The Taoiseach has been urged to keep the beleaguered Cork events centre project alive amid fears that fallout from the Covid-19 pandemic now threatens the entire scheme.
It follows confirmation that global entertainment company, Live Nation, which has been lined up to invest in and run the 6,000-capacity venue, has seen its revenues plummet 98% due to the pandemic following the widespread cancellation of live concerts and events around the world.
Live Nation did not respond to repeated queries from the Irish Examiner asking if it was still committed to the long-mooted events centre on the old Beamish & Crawford site. The firm also owns Ticketmaster.
It said its revenues have fallen 98% to $74m (€63m) in the second quarter of 2020, posting a loss of $588m compared to a profit of $176m in the same period last year.
Live Nation CEO, Michael Rapino, said he expected live events to "return at scale in the summer of 2021".
The company's "top priority has been strengthening our financial position to ensure that we have the liquidity and flexibility to get through an extended period with no live events," he said.
The American giant, valued at $10.35bn, has seen its share price dive 28% in the past year.
It furloughed more than 2,000 staff as 6,000 shows were cancelled or postponed.
Live Nation is to operate the events centre once it is built by BAM, which in 2014 won the tender overseen by Cork City Council for state aid to deliver it.
BAM has not responded to requests for comment on the future of the events centre.
Earlier this year, it was confirmed that €50m in funding will now be made available by the Government and council as a non-repayable grant, that €35m will be made available by a special purpose vehicle to be established by BAM with Live Nation, and that once the venue is built, the site and event centre will transfer to the operator.
City councillor Mick Finn called on Taoiseach Micheál Martin to step in.
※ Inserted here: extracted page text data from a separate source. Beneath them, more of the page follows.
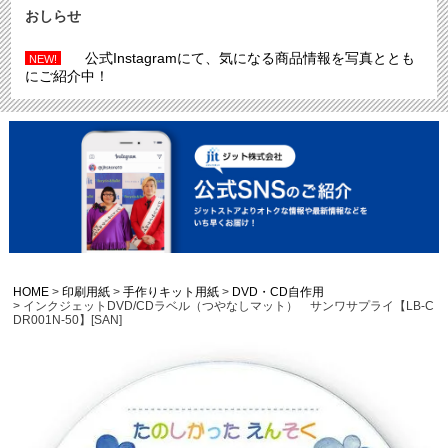
おしらせ
公式Instagramにて、気になる商品情報を写真ととも
NEW!
にご紹介中！
HOME
印刷用紙
手作りキット用紙
DVD・CD自作用
インクジェットDVD/CDラベル（つやなしマット） サンワサプライ【LB-C
DR001N-50】[SAN]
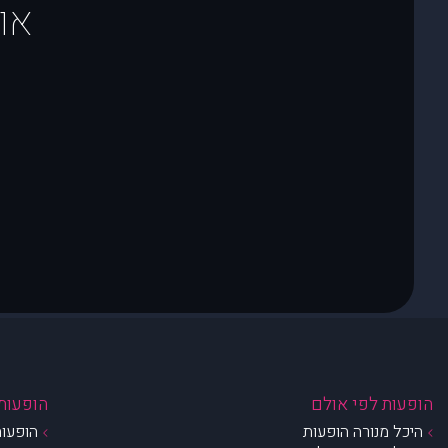
או
הופעות לפי אולם
הופעות 
היכל מנורה הופעות
הופעות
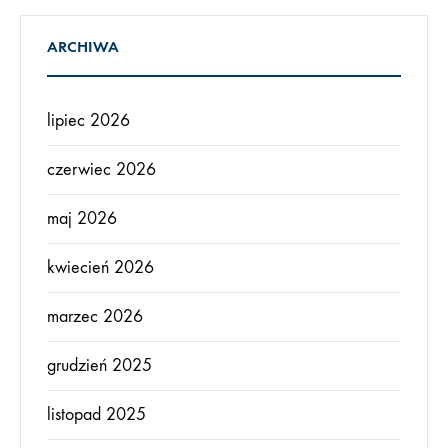
ARCHIWA
lipiec 2026
czerwiec 2026
maj 2026
kwiecień 2026
marzec 2026
grudzień 2025
listopad 2025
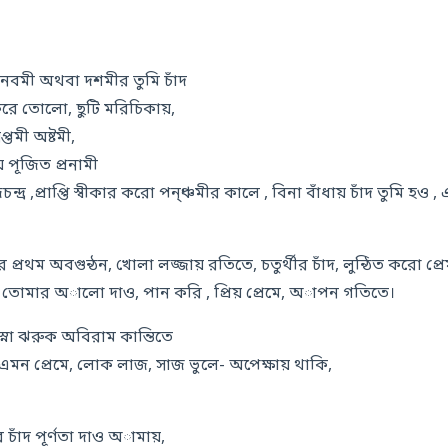
 নবমী অথবা দশমীর তুমি চাঁদ
রে তোলো, ছুটি মরিচিকায়,
প্তমী অষ্টমী,
য়ে পূজিত প্রনামী
দ্র ,প্রাপ্তি স্বীকার করো পন্ঞ্চমীর কালে , বিনা বাঁধায় চাঁদ তুমি হও 
্রথম অবগুন্ঠন, খোলা লজ্জায় রতিতে, চতুর্থীর চাঁদ, লুন্ঠিত করো প্রে
ুকে তোমার অালো দাও, পান করি , প্রিয় প্রেমে, অাপন গতিতে।
স্না ঝরুক অবিরাম কান্তিতে
ার এমন প্রেমে, লোক লাজ, সাজ ভুলে- অপেক্ষায় থাকি,
ার চাঁদ পূর্ণতা দাও অামায়,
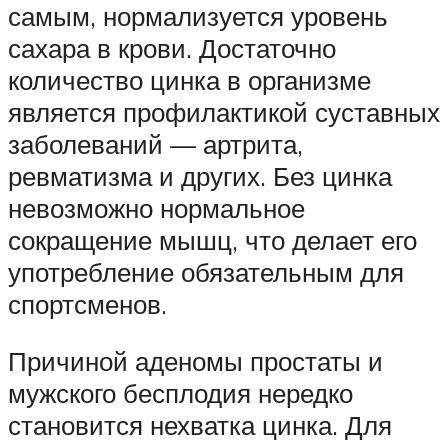
самым, нормализуется уровень
сахара в крови. Достаточно
количество цинка в организме
является профилактикой суставных
заболеваний — артрита,
ревматизма и других. Без цинка
невозможно нормальное
сокращение мышц, что делает его
употребление обязательным для
спортсменов.
Причиной аденомы простаты и
мужского бесплодия нередко
становится нехватка цинка. Для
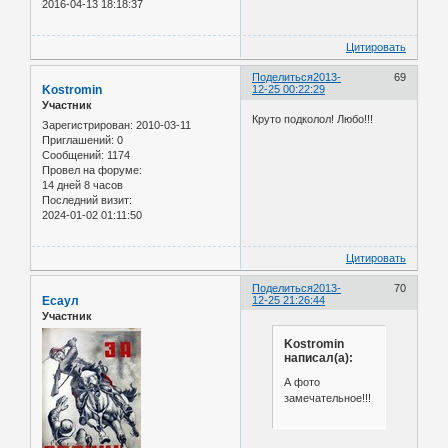
2016-04-13 18:18:37
Цитировать
Поделиться
2013-
69
Kostromin
12-25 00:22:29
Участник
Круто подколол! Любо!!!
Зарегистрирован
: 2010-03-11
Приглашений:
0
Сообщений:
1174
Провел на форуме:
14 дней 8 часов
Последний визит:
2024-01-02 01:11:50
Цитировать
Поделиться
2013-
70
Есаул
12-25 21:26:44
Участник
Kostromin
написал(а):
А фото
замечательное!!!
"I would be asking him to step up and see what we can do to get this on track. This is his backyard.
"It has to be on the agenda, keep it visible and not put on the back burner again. It is the worst possible time to be talking about the events centre in Cork, given the bottom has fallen out of the entertainment industry’s revenues. The sands are shifting so quickly.
"Live Nation is a business and it will depend on income in the entertainment industry when there is none forthcoming," he said.
Chief executive of Cork City Council, Ann Doherty, told city councillors last month that she will provide an update on where the project stands when public council meetings resume next month.